### Instructions to follow
Include in the reply only the lines from the start of the data below through the line containing "12: (226, 32, 0.85)", reproduced exactly and with no pictures.

### Data supplied
+++

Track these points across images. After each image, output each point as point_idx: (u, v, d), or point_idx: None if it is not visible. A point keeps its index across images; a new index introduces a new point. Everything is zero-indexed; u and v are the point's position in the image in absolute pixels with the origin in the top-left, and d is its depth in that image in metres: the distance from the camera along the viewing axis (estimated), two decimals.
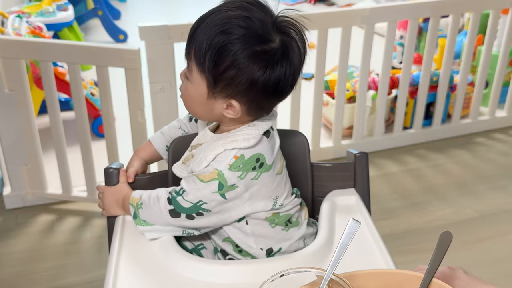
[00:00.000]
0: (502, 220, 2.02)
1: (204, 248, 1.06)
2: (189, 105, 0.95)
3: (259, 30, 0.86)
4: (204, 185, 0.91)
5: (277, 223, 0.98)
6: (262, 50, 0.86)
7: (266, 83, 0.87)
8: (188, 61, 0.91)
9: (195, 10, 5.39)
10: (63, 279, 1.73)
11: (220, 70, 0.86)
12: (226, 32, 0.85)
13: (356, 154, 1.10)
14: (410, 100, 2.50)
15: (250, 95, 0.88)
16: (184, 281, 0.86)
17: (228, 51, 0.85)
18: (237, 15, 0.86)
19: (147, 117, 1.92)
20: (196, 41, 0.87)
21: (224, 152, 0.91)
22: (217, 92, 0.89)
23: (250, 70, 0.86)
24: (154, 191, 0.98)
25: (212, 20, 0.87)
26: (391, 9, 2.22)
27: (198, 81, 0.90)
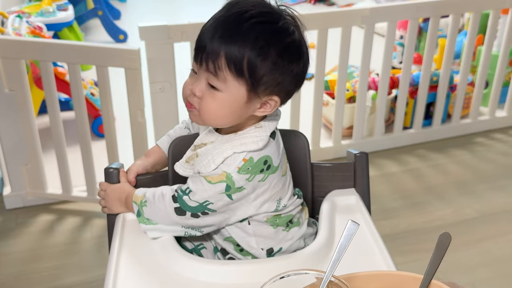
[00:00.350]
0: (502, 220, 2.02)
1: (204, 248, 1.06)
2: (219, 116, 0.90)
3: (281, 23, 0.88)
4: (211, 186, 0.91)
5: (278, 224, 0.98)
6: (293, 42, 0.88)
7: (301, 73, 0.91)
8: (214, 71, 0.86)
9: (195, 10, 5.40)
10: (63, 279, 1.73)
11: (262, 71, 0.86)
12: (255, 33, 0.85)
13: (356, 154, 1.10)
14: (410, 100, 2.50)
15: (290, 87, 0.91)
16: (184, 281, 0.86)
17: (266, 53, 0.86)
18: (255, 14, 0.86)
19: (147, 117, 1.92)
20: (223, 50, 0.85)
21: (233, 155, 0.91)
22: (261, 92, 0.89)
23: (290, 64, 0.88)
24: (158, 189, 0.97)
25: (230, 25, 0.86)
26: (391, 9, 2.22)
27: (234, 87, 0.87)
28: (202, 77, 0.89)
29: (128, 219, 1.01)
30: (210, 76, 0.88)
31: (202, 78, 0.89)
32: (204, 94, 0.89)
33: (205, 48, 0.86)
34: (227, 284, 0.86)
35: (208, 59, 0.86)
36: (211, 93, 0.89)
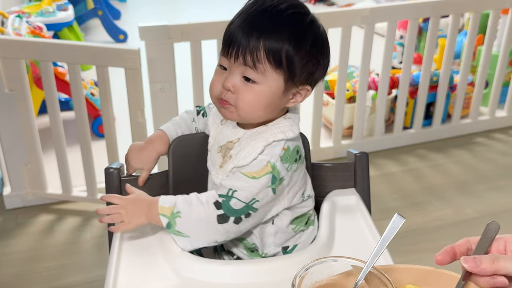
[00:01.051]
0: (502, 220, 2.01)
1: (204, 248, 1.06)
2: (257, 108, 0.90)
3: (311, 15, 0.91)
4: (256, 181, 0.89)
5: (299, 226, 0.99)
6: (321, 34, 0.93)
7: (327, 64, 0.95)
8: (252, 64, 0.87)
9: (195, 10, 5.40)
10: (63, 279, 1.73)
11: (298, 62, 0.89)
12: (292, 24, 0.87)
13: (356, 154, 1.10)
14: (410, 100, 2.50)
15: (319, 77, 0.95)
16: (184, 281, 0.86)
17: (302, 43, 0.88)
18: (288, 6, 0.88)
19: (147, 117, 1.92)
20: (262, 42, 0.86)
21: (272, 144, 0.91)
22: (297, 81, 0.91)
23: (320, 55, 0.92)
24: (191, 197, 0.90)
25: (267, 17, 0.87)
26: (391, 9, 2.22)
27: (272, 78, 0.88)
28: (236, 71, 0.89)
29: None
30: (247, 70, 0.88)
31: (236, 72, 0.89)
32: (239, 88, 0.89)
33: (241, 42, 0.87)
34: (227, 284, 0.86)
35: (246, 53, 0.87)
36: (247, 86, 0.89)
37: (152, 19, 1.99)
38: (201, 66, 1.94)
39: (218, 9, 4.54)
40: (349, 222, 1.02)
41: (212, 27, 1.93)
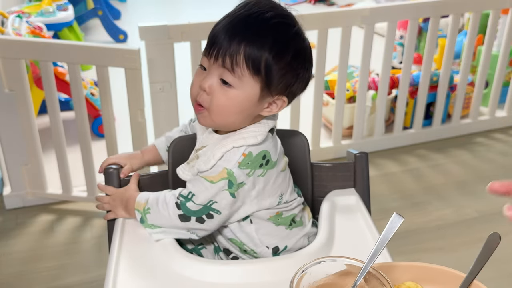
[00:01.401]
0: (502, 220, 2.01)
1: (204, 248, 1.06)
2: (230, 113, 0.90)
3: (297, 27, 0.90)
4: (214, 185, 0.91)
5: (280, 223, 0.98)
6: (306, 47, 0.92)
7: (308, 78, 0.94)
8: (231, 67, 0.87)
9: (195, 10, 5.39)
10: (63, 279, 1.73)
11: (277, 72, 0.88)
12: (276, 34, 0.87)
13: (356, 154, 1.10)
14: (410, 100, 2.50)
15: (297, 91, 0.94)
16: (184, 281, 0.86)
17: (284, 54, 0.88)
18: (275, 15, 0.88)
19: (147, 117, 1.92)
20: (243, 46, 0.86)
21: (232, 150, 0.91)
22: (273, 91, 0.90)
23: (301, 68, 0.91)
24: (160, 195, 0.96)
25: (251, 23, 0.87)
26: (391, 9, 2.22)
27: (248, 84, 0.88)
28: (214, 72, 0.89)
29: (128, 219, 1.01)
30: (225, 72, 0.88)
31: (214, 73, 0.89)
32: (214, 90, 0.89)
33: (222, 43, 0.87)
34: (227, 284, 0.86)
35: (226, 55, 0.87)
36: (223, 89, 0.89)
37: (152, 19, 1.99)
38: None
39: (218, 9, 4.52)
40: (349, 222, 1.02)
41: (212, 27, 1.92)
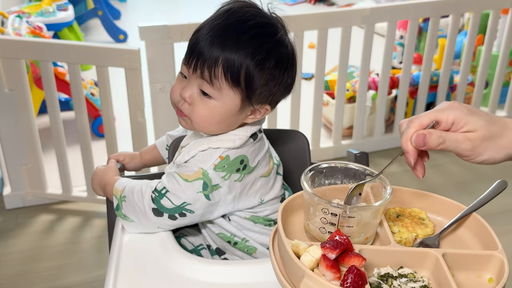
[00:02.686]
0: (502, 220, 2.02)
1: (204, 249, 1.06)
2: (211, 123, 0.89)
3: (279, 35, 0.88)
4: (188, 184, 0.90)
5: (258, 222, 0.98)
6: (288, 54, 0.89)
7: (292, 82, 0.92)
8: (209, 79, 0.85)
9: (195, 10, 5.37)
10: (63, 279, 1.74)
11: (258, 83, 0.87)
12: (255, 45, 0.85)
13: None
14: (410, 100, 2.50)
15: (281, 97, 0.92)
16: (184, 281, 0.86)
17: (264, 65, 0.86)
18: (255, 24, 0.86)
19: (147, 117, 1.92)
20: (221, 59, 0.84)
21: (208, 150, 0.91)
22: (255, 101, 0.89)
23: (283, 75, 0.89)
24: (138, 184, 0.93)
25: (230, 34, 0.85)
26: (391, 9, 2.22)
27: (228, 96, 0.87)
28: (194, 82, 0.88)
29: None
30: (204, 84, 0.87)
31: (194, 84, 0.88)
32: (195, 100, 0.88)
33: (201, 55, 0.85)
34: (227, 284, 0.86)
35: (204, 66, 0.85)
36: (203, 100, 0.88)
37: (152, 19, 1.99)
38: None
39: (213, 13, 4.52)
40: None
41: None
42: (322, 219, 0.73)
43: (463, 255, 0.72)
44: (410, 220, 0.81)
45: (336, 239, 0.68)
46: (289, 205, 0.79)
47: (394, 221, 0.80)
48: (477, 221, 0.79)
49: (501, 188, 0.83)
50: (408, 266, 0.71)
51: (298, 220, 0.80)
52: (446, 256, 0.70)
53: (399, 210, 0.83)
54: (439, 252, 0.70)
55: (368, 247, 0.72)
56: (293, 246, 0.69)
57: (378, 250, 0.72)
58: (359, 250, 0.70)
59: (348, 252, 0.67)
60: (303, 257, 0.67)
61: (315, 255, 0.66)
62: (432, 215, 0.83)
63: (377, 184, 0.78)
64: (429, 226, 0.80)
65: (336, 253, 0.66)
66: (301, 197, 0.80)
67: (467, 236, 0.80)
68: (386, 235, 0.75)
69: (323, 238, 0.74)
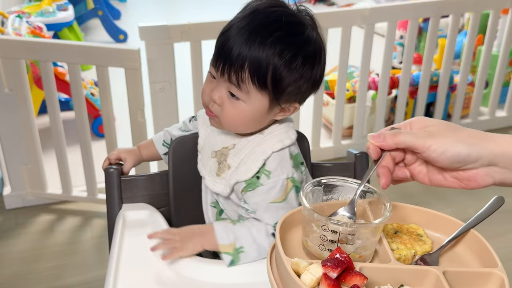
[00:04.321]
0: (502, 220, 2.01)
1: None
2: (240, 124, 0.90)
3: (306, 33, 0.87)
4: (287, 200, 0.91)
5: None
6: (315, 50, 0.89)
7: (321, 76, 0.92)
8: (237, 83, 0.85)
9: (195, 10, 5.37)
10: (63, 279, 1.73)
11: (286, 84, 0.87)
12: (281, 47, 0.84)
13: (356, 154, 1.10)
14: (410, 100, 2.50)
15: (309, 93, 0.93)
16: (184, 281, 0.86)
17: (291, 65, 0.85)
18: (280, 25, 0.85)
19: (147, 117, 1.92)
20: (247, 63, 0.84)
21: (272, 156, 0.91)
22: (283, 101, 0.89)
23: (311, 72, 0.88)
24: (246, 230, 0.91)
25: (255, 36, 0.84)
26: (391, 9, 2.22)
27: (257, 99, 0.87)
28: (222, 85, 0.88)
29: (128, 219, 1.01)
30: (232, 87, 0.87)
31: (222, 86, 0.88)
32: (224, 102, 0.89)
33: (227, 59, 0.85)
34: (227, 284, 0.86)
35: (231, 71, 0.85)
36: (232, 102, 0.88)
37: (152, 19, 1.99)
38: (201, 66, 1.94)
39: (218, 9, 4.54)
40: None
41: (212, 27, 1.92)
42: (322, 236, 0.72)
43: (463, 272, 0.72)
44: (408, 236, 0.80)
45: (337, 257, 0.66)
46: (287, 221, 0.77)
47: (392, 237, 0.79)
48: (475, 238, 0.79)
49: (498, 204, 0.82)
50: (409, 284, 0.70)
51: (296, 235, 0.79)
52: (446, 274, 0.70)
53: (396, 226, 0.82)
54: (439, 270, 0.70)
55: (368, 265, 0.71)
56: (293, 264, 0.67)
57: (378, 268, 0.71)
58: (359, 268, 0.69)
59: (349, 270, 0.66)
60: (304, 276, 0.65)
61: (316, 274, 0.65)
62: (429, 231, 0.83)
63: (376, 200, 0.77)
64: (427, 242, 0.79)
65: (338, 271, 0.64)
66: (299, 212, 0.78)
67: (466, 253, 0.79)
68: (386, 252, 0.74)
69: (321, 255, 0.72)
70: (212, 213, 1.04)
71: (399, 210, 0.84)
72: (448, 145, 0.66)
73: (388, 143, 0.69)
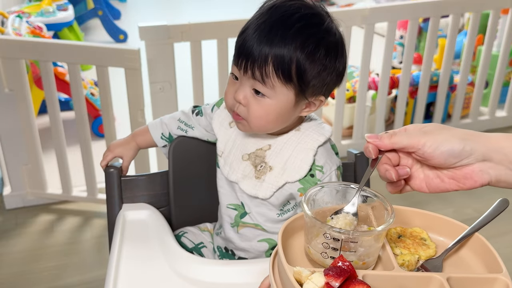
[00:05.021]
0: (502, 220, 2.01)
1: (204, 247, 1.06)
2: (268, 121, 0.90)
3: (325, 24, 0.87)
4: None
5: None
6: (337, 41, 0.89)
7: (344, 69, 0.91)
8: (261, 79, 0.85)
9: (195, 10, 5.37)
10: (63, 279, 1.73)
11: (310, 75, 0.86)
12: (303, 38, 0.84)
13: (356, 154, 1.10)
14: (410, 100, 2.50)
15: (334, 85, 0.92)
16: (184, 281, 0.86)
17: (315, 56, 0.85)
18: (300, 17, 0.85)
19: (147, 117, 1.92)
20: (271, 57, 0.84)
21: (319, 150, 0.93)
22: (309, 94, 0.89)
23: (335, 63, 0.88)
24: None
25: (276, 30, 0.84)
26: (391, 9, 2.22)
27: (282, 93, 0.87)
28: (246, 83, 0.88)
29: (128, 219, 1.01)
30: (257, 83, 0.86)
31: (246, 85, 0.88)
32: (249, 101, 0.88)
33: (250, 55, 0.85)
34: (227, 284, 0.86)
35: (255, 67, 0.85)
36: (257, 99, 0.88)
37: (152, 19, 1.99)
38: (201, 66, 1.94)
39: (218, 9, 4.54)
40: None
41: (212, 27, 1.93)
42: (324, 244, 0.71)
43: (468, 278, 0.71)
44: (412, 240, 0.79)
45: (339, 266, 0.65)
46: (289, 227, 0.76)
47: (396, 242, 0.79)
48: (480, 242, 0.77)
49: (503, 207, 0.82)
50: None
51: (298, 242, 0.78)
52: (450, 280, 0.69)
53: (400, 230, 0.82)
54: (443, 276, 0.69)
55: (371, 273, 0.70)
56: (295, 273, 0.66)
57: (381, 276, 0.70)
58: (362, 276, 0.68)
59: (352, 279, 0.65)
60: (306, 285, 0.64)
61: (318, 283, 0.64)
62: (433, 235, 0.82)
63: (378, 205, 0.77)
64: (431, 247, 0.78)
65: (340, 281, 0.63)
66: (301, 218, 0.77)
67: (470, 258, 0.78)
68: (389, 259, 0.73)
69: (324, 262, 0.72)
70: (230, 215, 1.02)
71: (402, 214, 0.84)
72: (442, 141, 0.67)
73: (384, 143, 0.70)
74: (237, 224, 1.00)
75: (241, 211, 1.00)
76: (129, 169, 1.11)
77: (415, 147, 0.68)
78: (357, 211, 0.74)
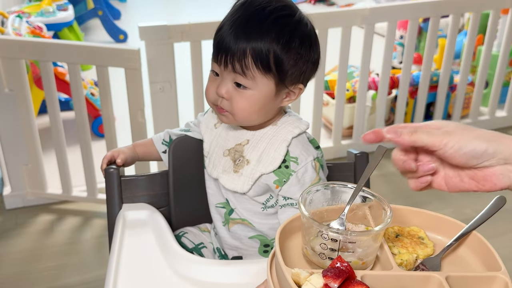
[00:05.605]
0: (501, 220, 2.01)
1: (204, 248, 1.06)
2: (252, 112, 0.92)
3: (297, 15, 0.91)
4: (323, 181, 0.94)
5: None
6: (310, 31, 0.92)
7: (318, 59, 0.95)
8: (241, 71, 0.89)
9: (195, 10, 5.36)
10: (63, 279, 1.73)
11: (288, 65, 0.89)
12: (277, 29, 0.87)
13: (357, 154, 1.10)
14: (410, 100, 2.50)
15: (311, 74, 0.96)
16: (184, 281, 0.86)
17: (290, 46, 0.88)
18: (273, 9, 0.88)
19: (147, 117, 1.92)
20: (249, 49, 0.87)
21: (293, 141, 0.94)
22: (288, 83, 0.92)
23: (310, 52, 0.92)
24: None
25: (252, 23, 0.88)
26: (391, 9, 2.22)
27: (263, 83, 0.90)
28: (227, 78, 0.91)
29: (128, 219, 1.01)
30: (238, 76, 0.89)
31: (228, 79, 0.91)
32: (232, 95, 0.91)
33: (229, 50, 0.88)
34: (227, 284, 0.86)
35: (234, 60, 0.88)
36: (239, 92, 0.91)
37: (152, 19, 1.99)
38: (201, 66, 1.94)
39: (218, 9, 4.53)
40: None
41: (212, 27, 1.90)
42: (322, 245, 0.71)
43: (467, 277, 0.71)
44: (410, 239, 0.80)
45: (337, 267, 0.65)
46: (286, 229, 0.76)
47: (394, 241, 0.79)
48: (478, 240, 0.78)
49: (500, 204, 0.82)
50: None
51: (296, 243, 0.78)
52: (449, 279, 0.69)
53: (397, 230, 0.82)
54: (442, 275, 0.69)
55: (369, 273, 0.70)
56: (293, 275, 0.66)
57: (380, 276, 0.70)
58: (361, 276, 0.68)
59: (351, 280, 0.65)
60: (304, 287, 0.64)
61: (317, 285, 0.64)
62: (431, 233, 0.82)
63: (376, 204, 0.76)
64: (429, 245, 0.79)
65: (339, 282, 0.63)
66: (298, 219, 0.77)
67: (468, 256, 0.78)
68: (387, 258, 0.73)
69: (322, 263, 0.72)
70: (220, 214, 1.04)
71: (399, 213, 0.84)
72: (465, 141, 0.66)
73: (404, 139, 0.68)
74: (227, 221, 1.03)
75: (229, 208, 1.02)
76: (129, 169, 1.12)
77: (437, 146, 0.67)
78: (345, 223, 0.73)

+++

### Worked solution
Track these points across images. After each image, output each point as point_idx: (u, v, d), or point_idx: None if it is not visible. A point keeps its index across images; a new index introduces a new point. Everything is zero-indexed; u and v are the point's position in the image in absolute pixels with the origin in the top-left, and d is its depth in that image in metres: the distance from the camera along the viewing axis (estimated), two decimals.
[00:00.000]
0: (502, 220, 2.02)
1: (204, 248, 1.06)
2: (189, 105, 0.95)
3: (259, 30, 0.86)
4: (204, 185, 0.91)
5: (277, 223, 0.98)
6: (262, 50, 0.86)
7: (266, 83, 0.87)
8: (188, 61, 0.91)
9: (195, 10, 5.39)
10: (63, 279, 1.73)
11: (220, 70, 0.86)
12: (226, 32, 0.85)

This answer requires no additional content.